> _Problem description_
Extract the text lines from each of the rows below and reproduce them exactly, in their original order, covering every row. Leave the pictures out of your answer.

> _Given records_
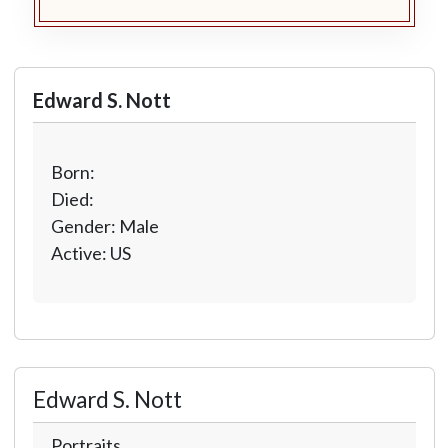
Edward S. Nott
Born:
Died:
Gender: Male
Active: US
Edward S. Nott
Portraits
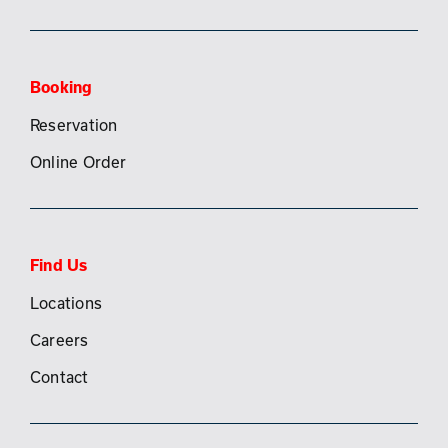
Booking
Reservation
Online Order
Find Us
Locations
Careers
Contact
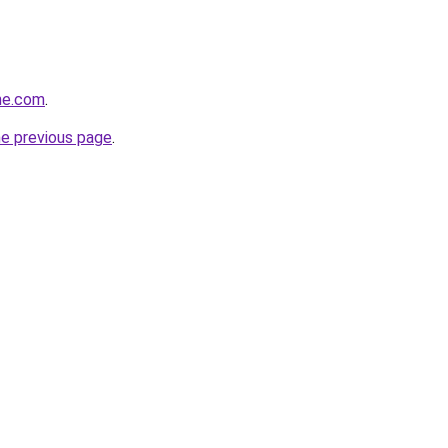
ne.com
.
he previous page
.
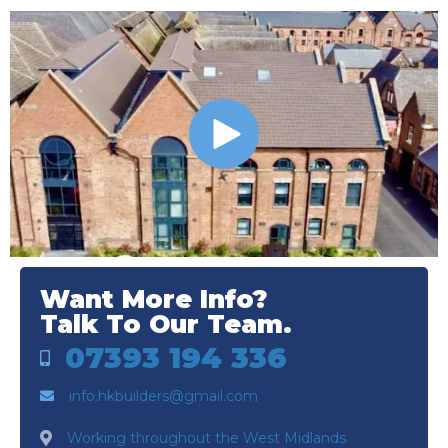
Want More Info?
Talk To Our Team.
07393 194 336
info.hkbuilders@gmail.com
Working throughout the West Midlands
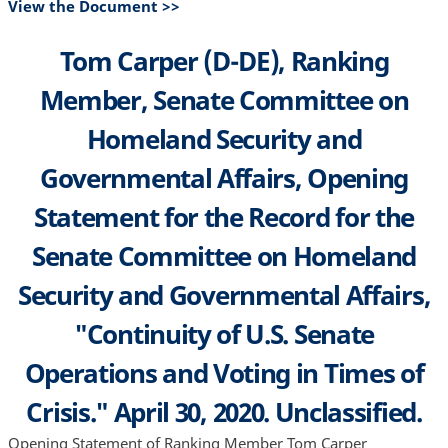
View the Document >>
Tom Carper (D-DE), Ranking
Member, Senate Committee on
Homeland Security and
Governmental Affairs, Opening
Statement for the Record for the
Senate Committee on Homeland
Security and Governmental Affairs,
"Continuity of U.S. Senate
Operations and Voting in Times of
Crisis." April 30, 2020. Unclassified.
Opening Statement of Ranking Member Tom Carper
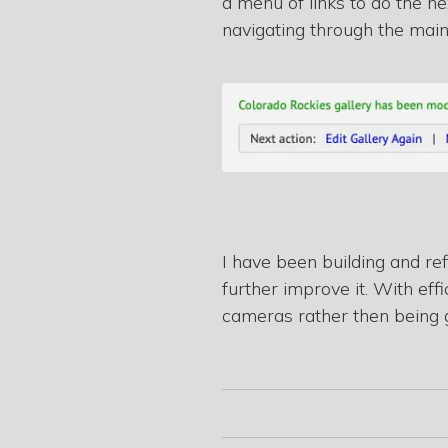
a menu of links to do the ne
navigating through the mai
I have been building and re
further improve it. With e
cameras rather then being 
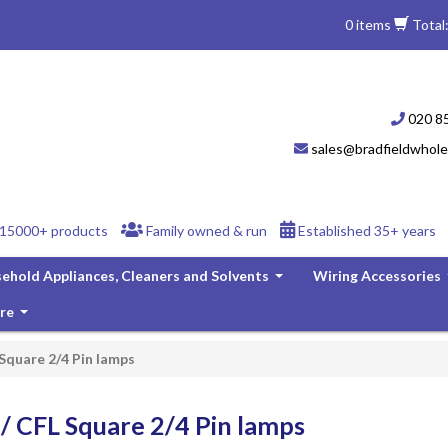
0 items
Total
020 8
sales@bradfieldwhole
15000+ products
Family owned & run
Established 35+ years
ehold Appliances, Cleaners and Solvents
Wiring Accessories
...
re
...
 Square 2/4 Pin lamps
/ CFL Square 2/4 Pin lamps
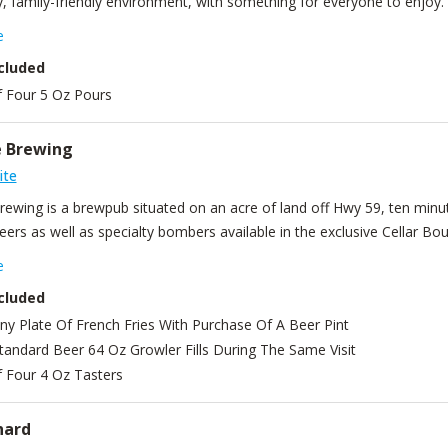
, family-friendly environment, with something for everyone to enjoy.
en traveling from our fermenters to your glass. It doesn't get more fa
e
full food menu to complement any delicious beverage. Craft beer isn’
cluded
made seltzer, guest cider, champagne, and soda. Owners Gabrielle and 
f Four 5 Oz Pours
d they have the best team of bartenders and cooks around to make 
one, we can't wait to serve you. Cheers!
e Brewing
ite
Brewing is a brewpub situated on an acre of land off Hwy 59, ten min
ers as well as specialty bombers available in the exclusive Cellar Bou
edients are locally sourced or grown on the property for the taps and
e
cluded
ny Plate Of French Fries With Purchase Of A Beer Pint
tandard Beer 64 Oz Growler Fills During The Same Visit
f Four 4 Oz Tasters
hard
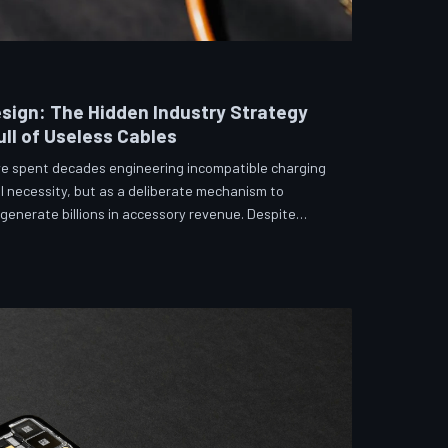
sign: The Hidden Industry Strategy
ll of Useless Cables
e spent decades engineering incompatible charging
l necessity, but as a deliberate mechanism to
enerate billions in accessory revenue. Despite
 and years of consumer advocacy, the fragmentation
 suggests it was never accidental. TechToDown
hitecture behind the cord that won't fit.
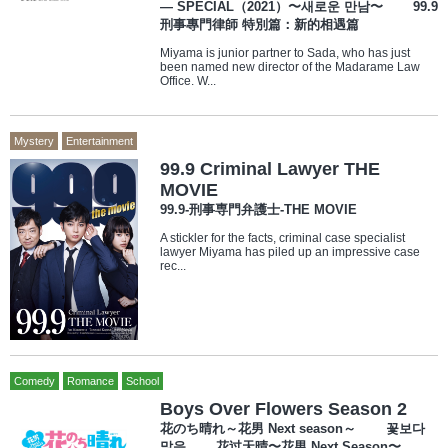
— SPECIAL（2021）〜새로운 만남〜 99.9
刑事專門律師 特別篇：新的相遇篇
Miyama is junior partner to Sada, who has just
been named new director of the Madarame Law
Office. W...
Mystery
Entertainment
99.9 Criminal Lawyer THE
MOVIE
99.9-刑事専門弁護士-THE MOVIE
A stickler for the facts, criminal case specialist
lawyer Miyama has piled up an impressive case
rec...
Comedy
Romance
School
Boys Over Flowers Season 2
花のち晴れ～花男 Next season～ 꽃보다
맑음 花过天晴〜花男 Next Season〜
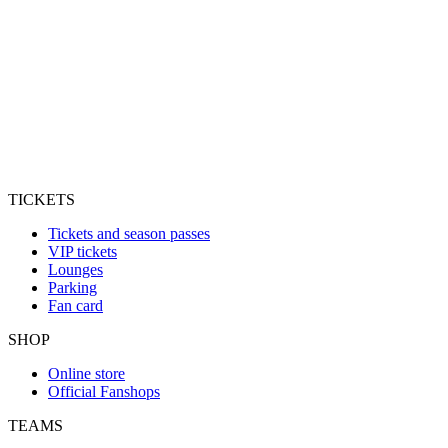
TICKETS
Tickets and season passes
VIP tickets
Lounges
Parking
Fan card
SHOP
Online store
Official Fanshops
TEAMS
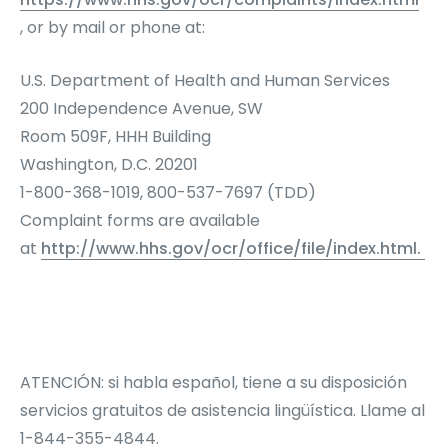
, or by mail or phone at:
U.S. Department of Health and Human Services
200 Independence Avenue, SW
Room 509F, HHH Building
Washington, D.C. 20201
1-800-368-1019, 800-537-7697 (TDD)
Complaint forms are available
at
http://www.hhs.gov/ocr/office/file/index.html.
ATENCIÓN: si habla español, tiene a su disposición
servicios gratuitos de asistencia lingüística. Llame al
1-844-355-4844.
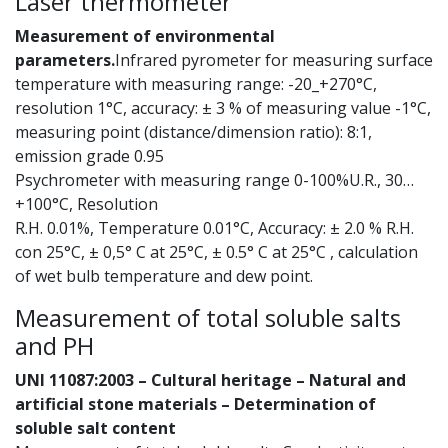
Laser thermometer
Measurement of environmental
parameters.
Infrared pyrometer for measuring surface
temperature with measuring range: -20_+270°C,
resolution 1°C, accuracy: ± 3 % of measuring value -1°C,
measuring point (distance/dimension ratio): 8:1,
emission grade 0.95
Psychrometer with measuring range 0-100%U.R., 30…
+100°C, Resolution
R.H. 0.01%, Temperature 0.01°C, Accuracy: ± 2.0 % R.H.
con 25°C, ± 0,5° C at 25°C, ± 0.5° C at 25°C , calculation
of wet bulb temperature and dew point.
Measurement of total soluble salts
and PH
UNI 11087:2003 – Cultural heritage – Natural and
artificial stone materials – Determination of
soluble salt content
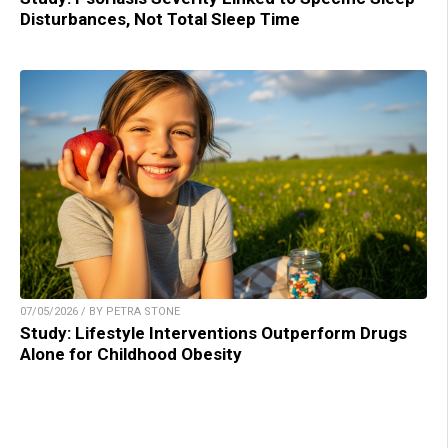
Disturbances, Not Total Sleep Time
07/05/2026 / BY PETRA STONE
Study: Lifestyle Interventions Outperform Drugs
Alone for Childhood Obesity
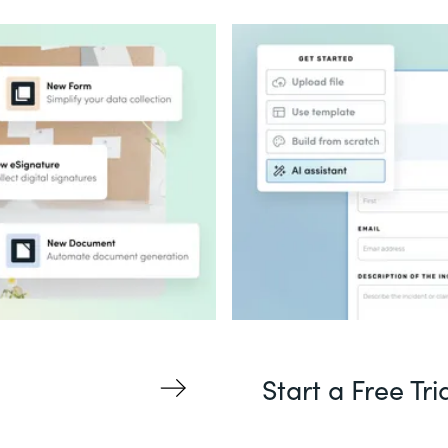
Start a Free Tri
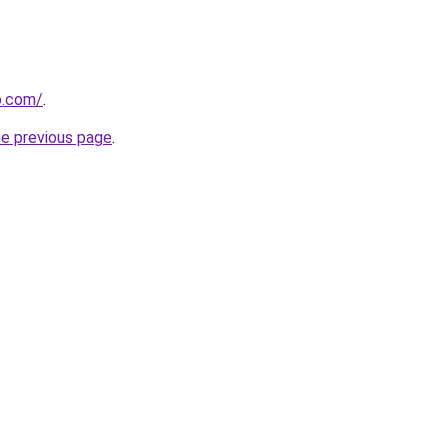
p.com/
.
he previous page
.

> _Solution to this problem_
Edward S. Nott
Born:
Died:
Gender: Male
Active: US
Edward S. Nott
Portraits
Booking
Reservation
Online Order
Find Us
Locations
Careers
Contact
ne.com
.
he previous page
.
Want More Info?
Talk To Our Team.
07393 194 336
info.hkbuilders@gmail.com
Working throughout the West Midlands
View the Document >>
Tom Carper (D-DE), Ranking
Member, Senate Committee on
Homeland Security and
Governmental Affairs, Opening
Statement for the Record for the
Senate Committee on Homeland
Security and Governmental Affairs,
"Continuity of U.S. Senate
Operations and Voting in Times of
Crisis." April 30, 2020. Unclassified.
Opening Statement of Ranking Member Tom Carper
a menu of links to do the ne
navigating through the mai
I have been building and re
further improve it. With e
cameras rather then being 
0 items
Total
020 8
sales@bradfieldwhole
15000+ products
Family owned & run
Established 35+ years
ehold Appliances, Cleaners and Solvents
Wiring Accessories
...
re
...
 Square 2/4 Pin lamps
/ CFL Square 2/4 Pin lamps
, family-friendly environment, with something for everyone to enjoy.
en traveling from our fermenters to your glass. It doesn't get more fa
e
full food menu to complement any delicious beverage. Craft beer isn’
cluded
made seltzer, guest cider, champagne, and soda. Owners Gabrielle and 
f Four 5 Oz Pours
d they have the best team of bartenders and cooks around to make 
one, we can't wait to serve you. Cheers!
e Brewing
ite
Brewing is a brewpub situated on an acre of land off Hwy 59, ten min
ers as well as specialty bombers available in the exclusive Cellar Bou
edients are locally sourced or grown on the property for the taps and
e
cluded
ny Plate Of French Fries With Purchase Of A Beer Pint
tandard Beer 64 Oz Growler Fills During The Same Visit
f Four 4 Oz Tasters
hard
sign: The Hidden Industry Strategy
ll of Useless Cables
e spent decades engineering incompatible charging
l necessity, but as a deliberate mechanism to
enerate billions in accessory revenue. Despite
 and years of consumer advocacy, the fragmentation
 suggests it was never accidental. TechToDown
hitecture behind the cord that won't fit.
— SPECIAL（2021）〜새로운 만남〜 99.9
刑事專門律師 特別篇：新的相遇篇
Miyama is junior partner to Sada, who has just
been named new director of the Madarame Law
Office. W...
Mystery
Entertainment
99.9 Criminal Lawyer THE
MOVIE
99.9-刑事専門弁護士-THE MOVIE
A stickler for the facts, criminal case specialist
lawyer Miyama has piled up an impressive case
rec...
Comedy
Romance
School
Boys Over Flowers Season 2
花のち晴れ～花男 Next season～ 꽃보다
맑음 花过天晴〜花男 Next Season〜
TICKETS
Tickets and season passes
VIP tickets
Lounges
Parking
Fan card
SHOP
Online store
Official Fanshops
TEAMS
, or by mail or phone at:
U.S. Department of Health and Human Services
200 Independence Avenue, SW
Room 509F, HHH Building
Washington, D.C. 20201
1-800-368-1019, 800-537-7697 (TDD)
Complaint forms are available
at
http://www.hhs.gov/ocr/office/file/index.html.
ATENCIÓN: si habla español, tiene a su disposición
servicios gratuitos de asistencia lingüística. Llame al
1-844-355-4844.
Laser thermometer
Measurement of environmental
parameters.
Infrared pyrometer for measuring surface
temperature with measuring range: -20_+270°C,
resolution 1°C, accuracy: ± 3 % of measuring value -1°C,
measuring point (distance/dimension ratio): 8:1,
emission grade 0.95
Psychrometer with measuring range 0-100%U.R., 30…
+100°C, Resolution
R.H. 0.01%, Temperature 0.01°C, Accuracy: ± 2.0 % R.H.
con 25°C, ± 0,5° C at 25°C, ± 0.5° C at 25°C , calculation
of wet bulb temperature and dew point.
Measurement of total soluble salts
and PH
UNI 11087:2003 – Cultural heritage – Natural and
artificial stone materials – Determination of
soluble salt content
Disturbances, Not Total Sleep Time
07/05/2026 / BY PETRA STONE
Study: Lifestyle Interventions Outperform Drugs
Alone for Childhood Obesity
Start a Free Tri
p.com/
.
he previous page
.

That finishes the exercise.